| Extract |
Version 20 (modified by simonpj, 7 years ago) (diff)


GHC Status October 2010

GHC is humming along. We are currently deep into the release cycle for GHC 7.0. We have finally bumped the major version number, because GHC 7.0 has quite a bit of new stuff

  • As long promised, Simon PJ and Dimitrios have spent a good chunk of the summer doing a complete rewrite of the constraint solver in the type inference engine. Because of GHC's myriad type-system extensions, especially GADTs and type families, the old engine had begun to resemble the final stages of a game of Jenga. It was a delicately-balanced pile of blocks that lived in constant danger of complete collapse, and had become extremely different to modify (or even to understand). The new inference engine is much more modular and robust; it is described in detail in our paper OutsideIn. A blog post describes some consequential changes to let generalisation [LetGen].

As a result we have closed dozens of open type inference bugs, especially related to GADTs and type families.

  • There is a new, robust implementation of INLINE pragmas, that behaves much more intuitively. GHC now captures the original RHS of an INLINE function, and keeps it more-or-less pristine, ready to inline at call sites. Separately, the original RHS is optimised in the usual way. Suppose you say
    {-# INLINE f #-}
    f x = ...blah...

| Source material |

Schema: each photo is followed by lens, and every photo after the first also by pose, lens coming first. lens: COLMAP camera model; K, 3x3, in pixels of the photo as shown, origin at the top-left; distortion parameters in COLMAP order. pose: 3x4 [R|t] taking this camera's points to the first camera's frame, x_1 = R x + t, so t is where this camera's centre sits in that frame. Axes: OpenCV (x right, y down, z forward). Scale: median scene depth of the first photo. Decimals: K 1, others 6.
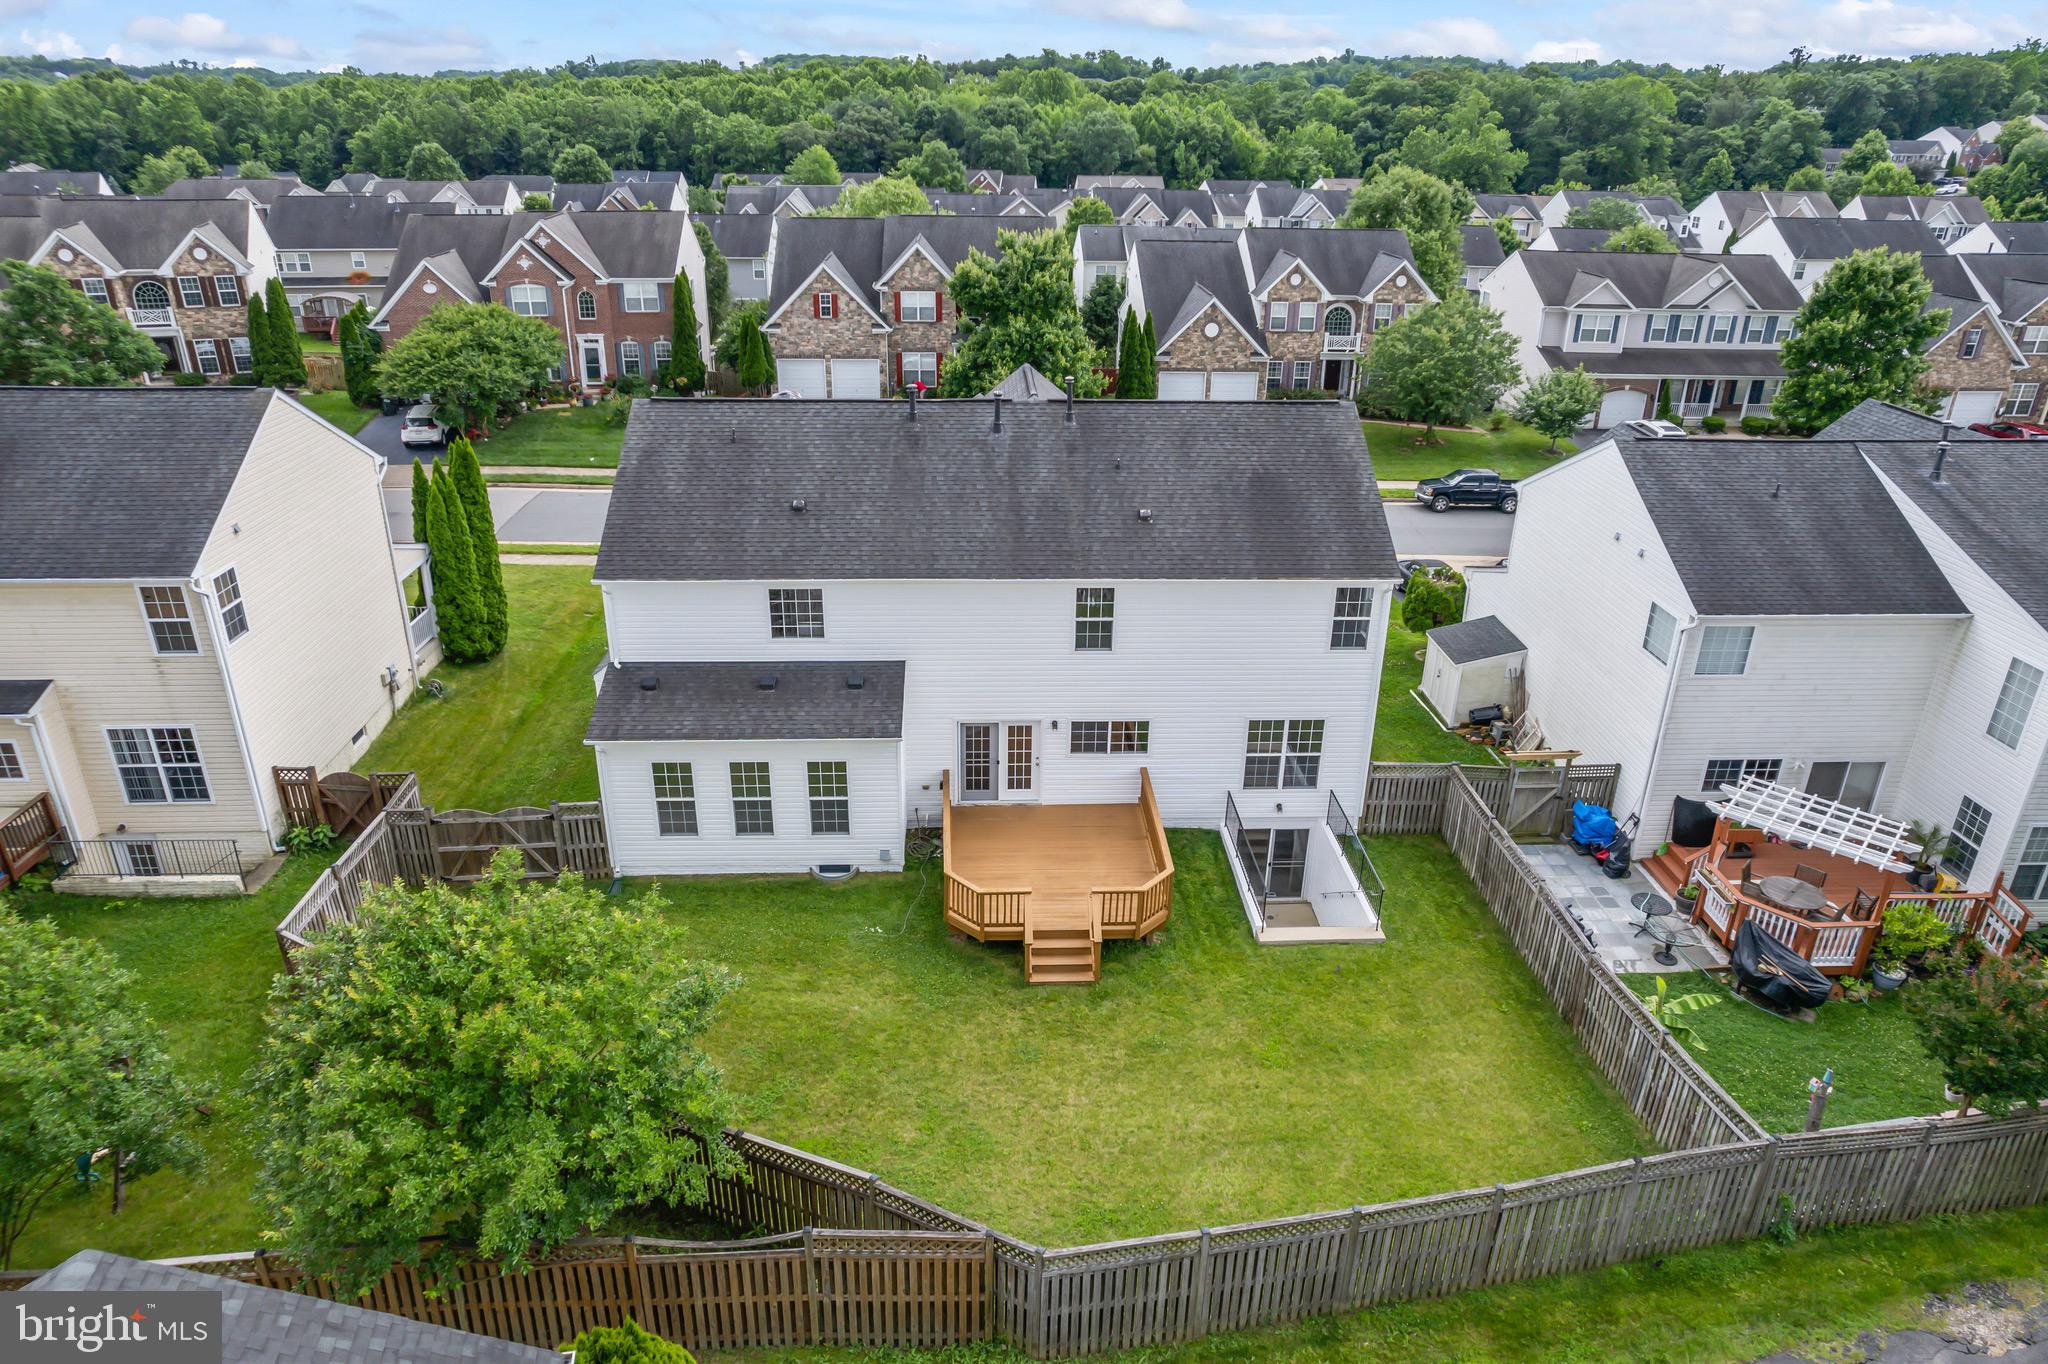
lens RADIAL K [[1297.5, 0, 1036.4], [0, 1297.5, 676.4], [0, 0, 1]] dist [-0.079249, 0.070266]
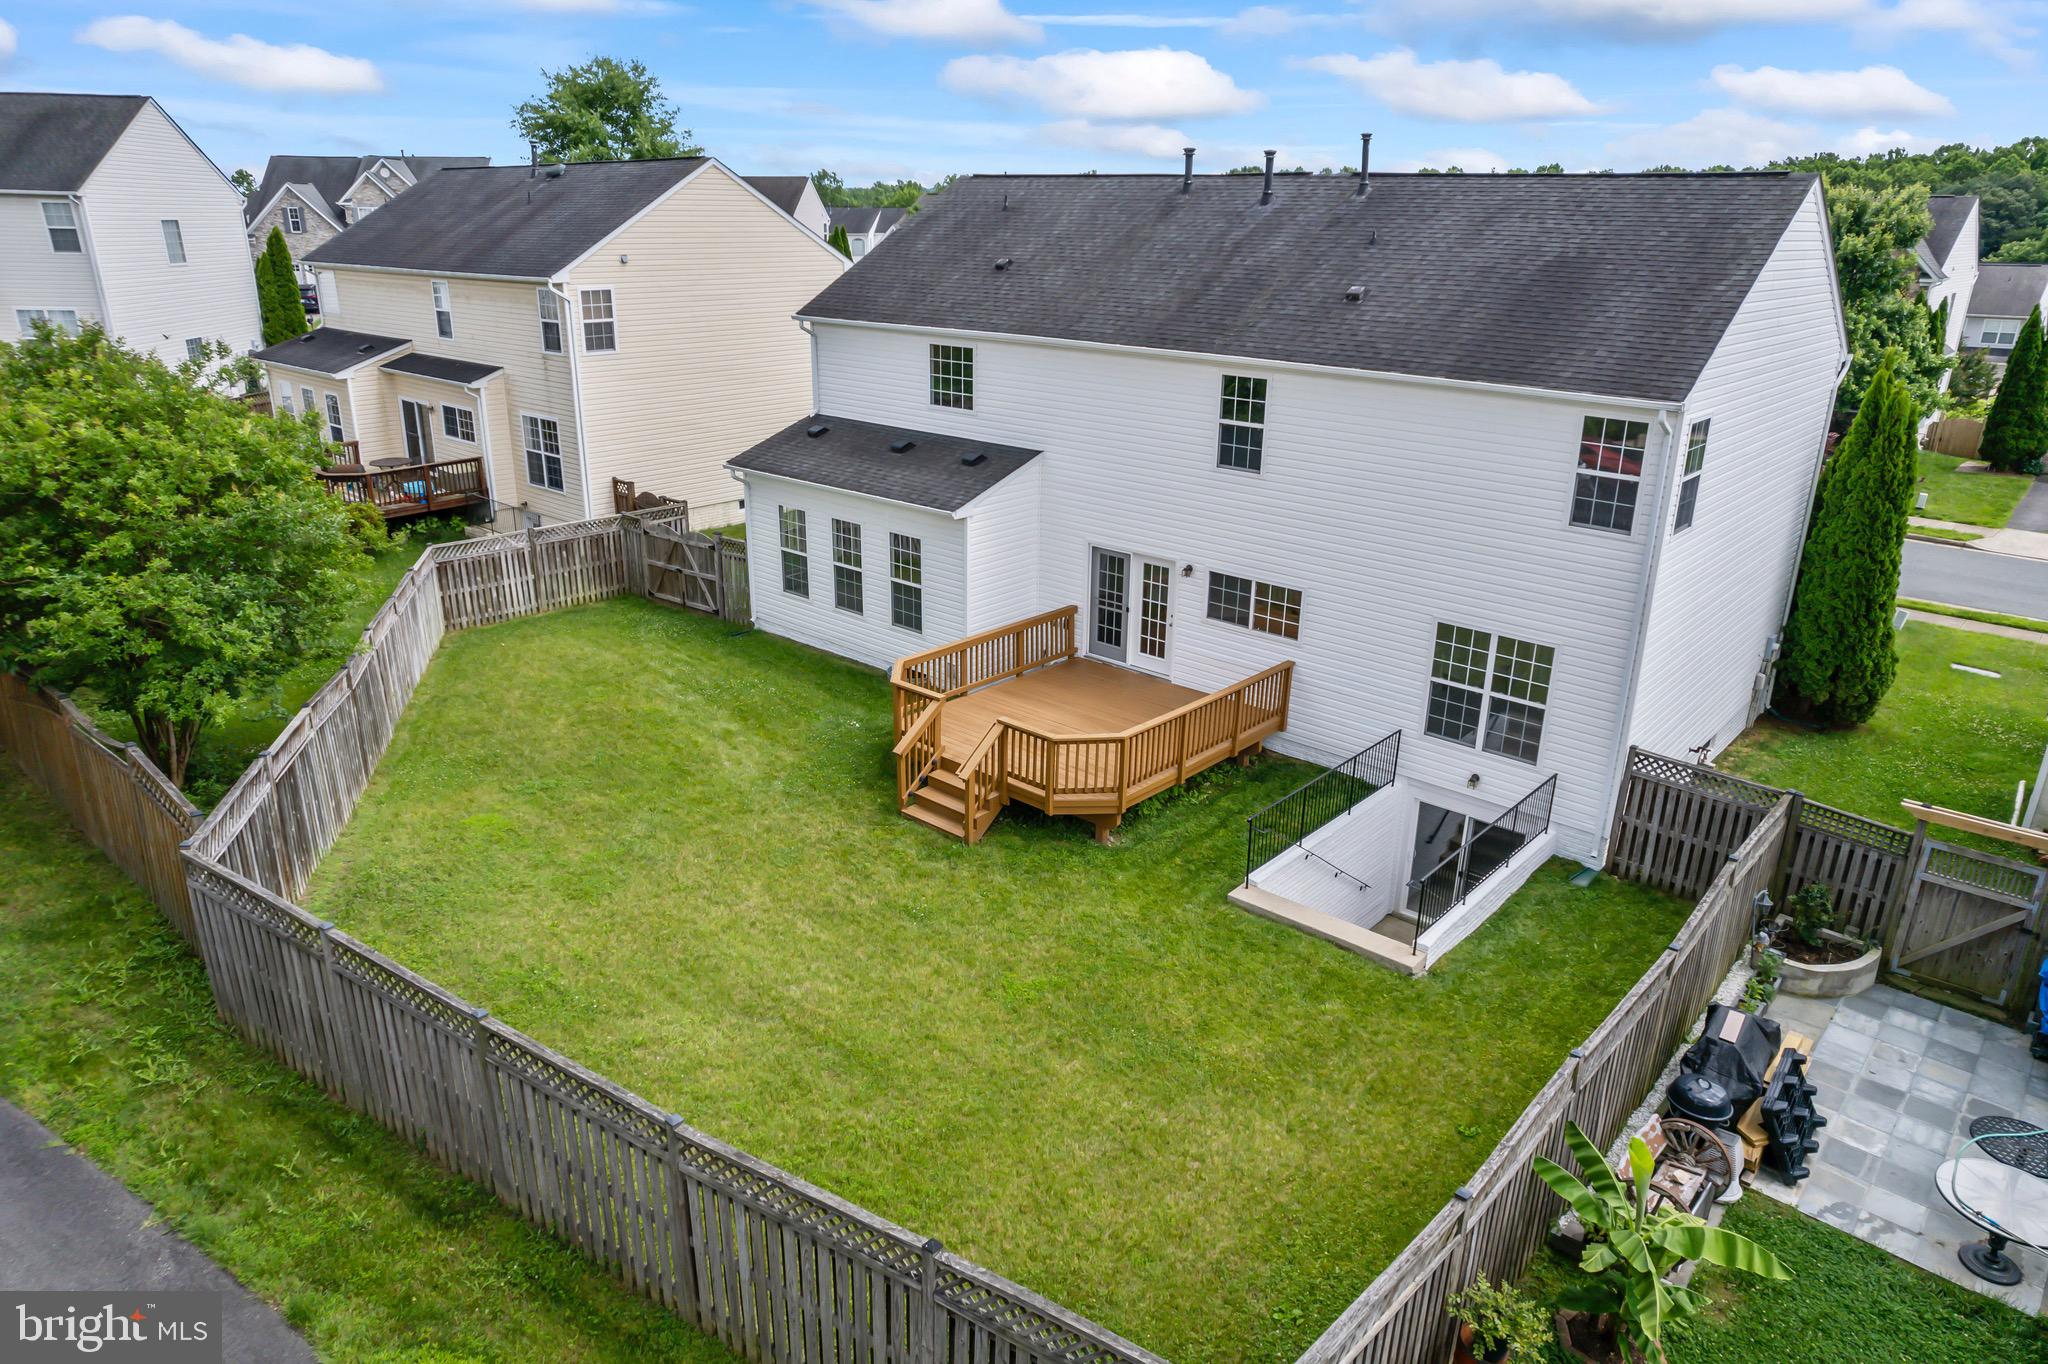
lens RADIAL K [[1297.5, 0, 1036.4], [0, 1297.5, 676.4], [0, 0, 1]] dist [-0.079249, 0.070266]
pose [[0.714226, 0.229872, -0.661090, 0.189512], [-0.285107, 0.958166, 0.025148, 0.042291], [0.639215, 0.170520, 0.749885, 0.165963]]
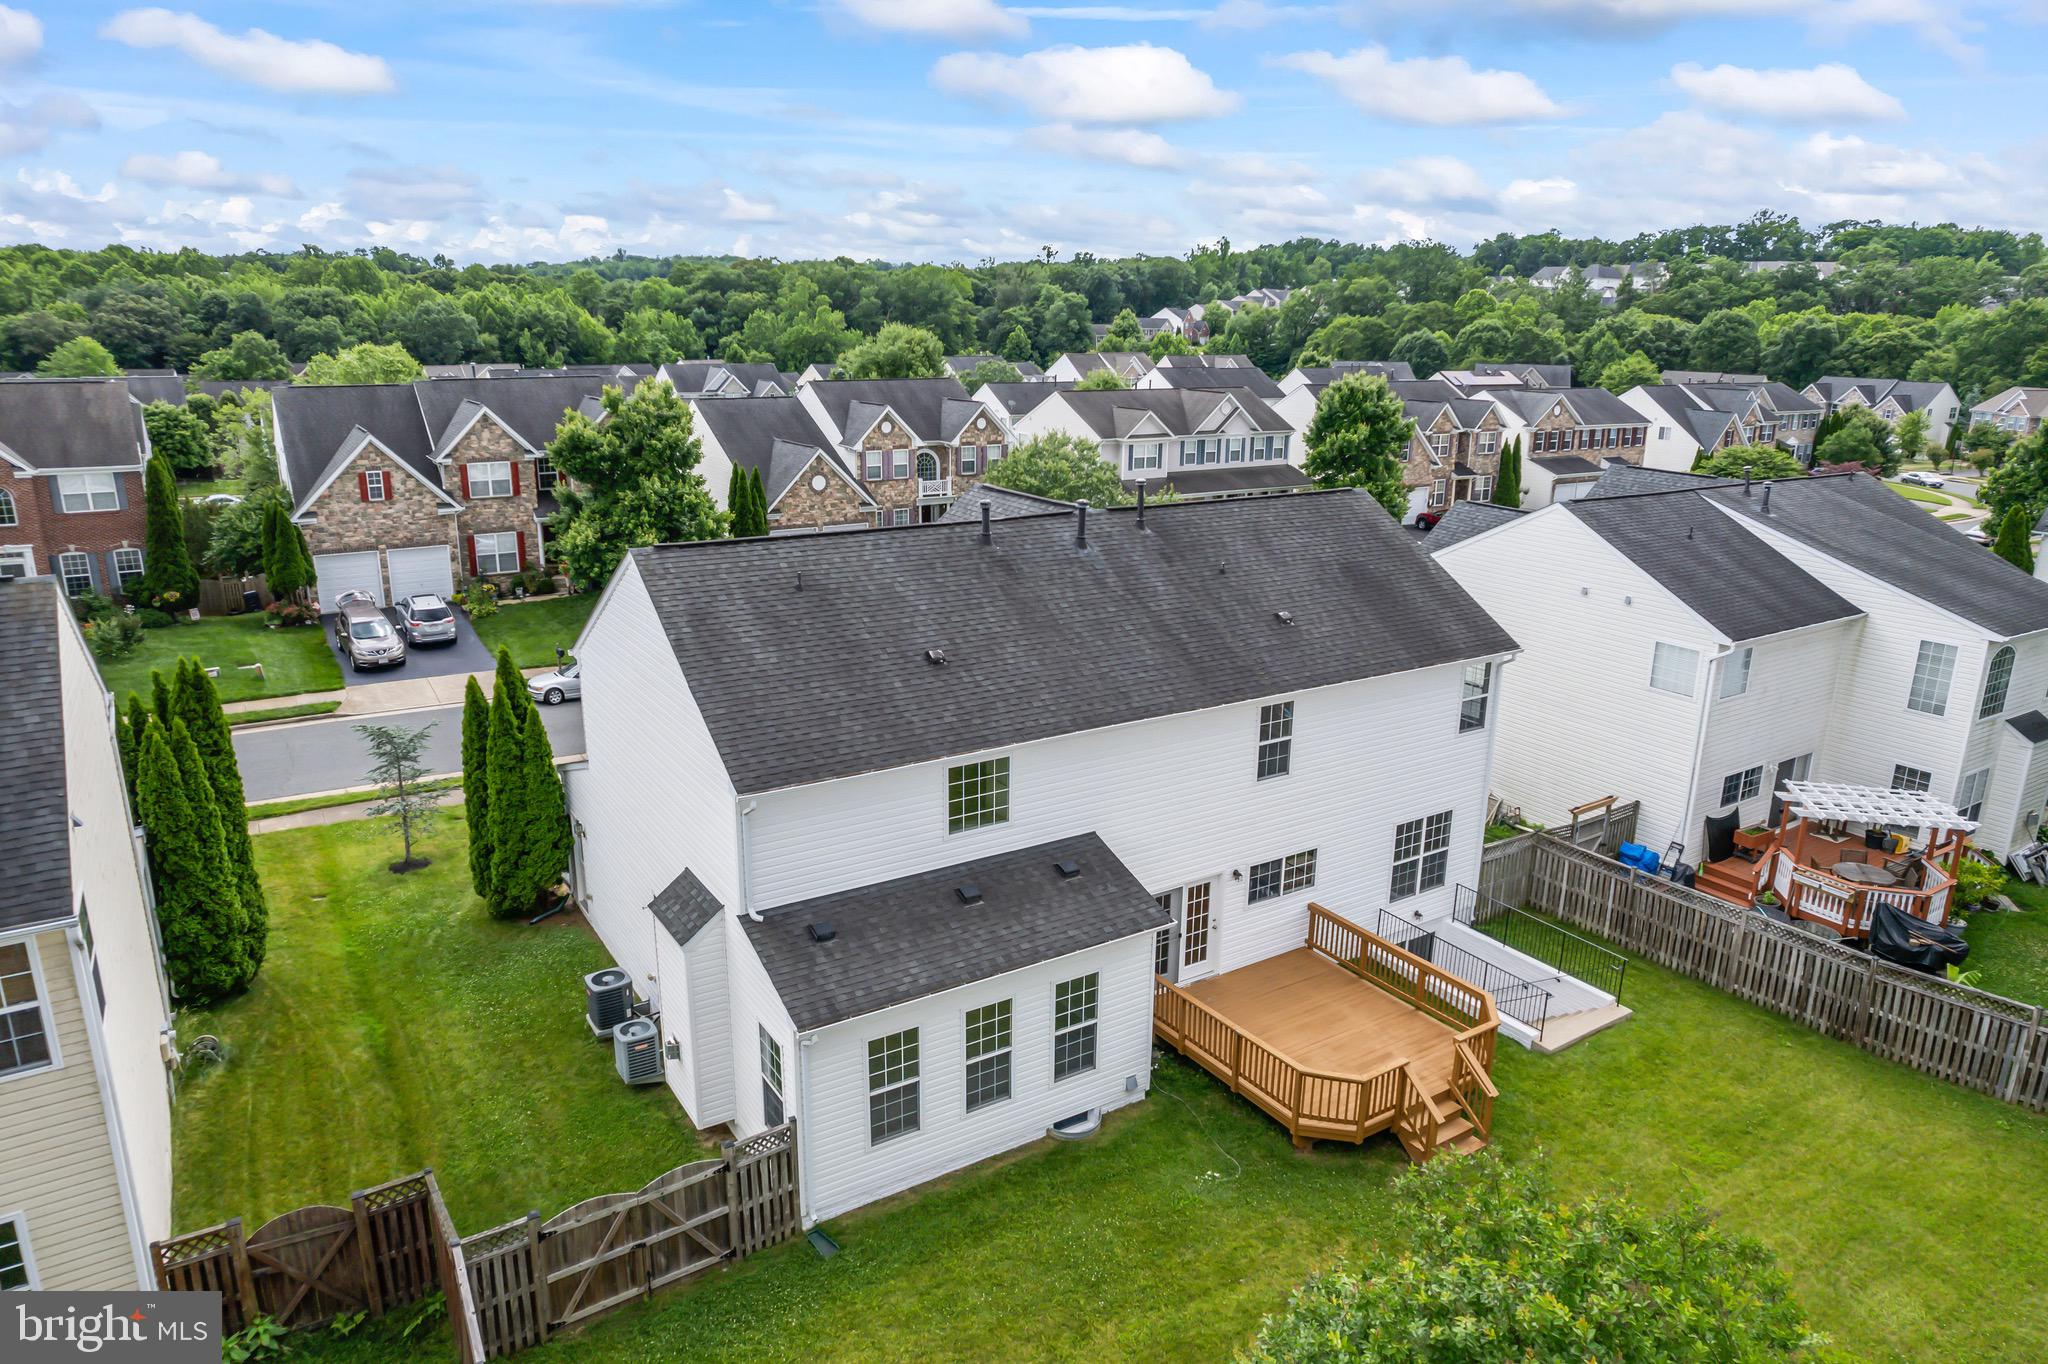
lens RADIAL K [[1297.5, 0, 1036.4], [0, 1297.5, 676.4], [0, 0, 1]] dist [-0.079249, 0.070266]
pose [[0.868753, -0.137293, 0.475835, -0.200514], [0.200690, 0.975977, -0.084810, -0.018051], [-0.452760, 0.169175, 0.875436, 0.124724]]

...

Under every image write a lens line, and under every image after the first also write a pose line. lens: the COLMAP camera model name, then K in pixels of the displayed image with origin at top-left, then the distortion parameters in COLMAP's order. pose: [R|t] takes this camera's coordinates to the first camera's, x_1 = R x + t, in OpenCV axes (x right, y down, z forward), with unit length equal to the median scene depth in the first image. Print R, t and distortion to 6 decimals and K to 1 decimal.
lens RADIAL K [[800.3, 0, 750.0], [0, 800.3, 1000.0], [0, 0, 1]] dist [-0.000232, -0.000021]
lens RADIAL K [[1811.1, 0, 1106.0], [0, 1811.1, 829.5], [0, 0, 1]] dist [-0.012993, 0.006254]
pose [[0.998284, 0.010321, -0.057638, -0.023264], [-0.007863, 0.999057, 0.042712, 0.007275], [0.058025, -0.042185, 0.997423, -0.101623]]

| What the exercise asks |
Reproduce the GHC status report from the top of the page in full, leaving every line as it is.

| Output below |
Version 20 (modified by simonpj, 7 years ago) (diff)


GHC Status October 2010

GHC is humming along. We are currently deep into the release cycle for GHC 7.0. We have finally bumped the major version number, because GHC 7.0 has quite a bit of new stuff

  • As long promised, Simon PJ and Dimitrios have spent a good chunk of the summer doing a complete rewrite of the constraint solver in the type inference engine. Because of GHC's myriad type-system extensions, especially GADTs and type families, the old engine had begun to resemble the final stages of a game of Jenga. It was a delicately-balanced pile of blocks that lived in constant danger of complete collapse, and had become extremely different to modify (or even to understand). The new inference engine is much more modular and robust; it is described in detail in our paper OutsideIn. A blog post describes some consequential changes to let generalisation [LetGen].

As a result we have closed dozens of open type inference bugs, especially related to GADTs and type families.

  • There is a new, robust implementation of INLINE pragmas, that behaves much more intuitively. GHC now captures the original RHS of an INLINE function, and keeps it more-or-less pristine, ready to inline at call sites. Separately, the original RHS is optimised in the usual way. Suppose you say
    {-# INLINE f #-}
    f x = ...blah...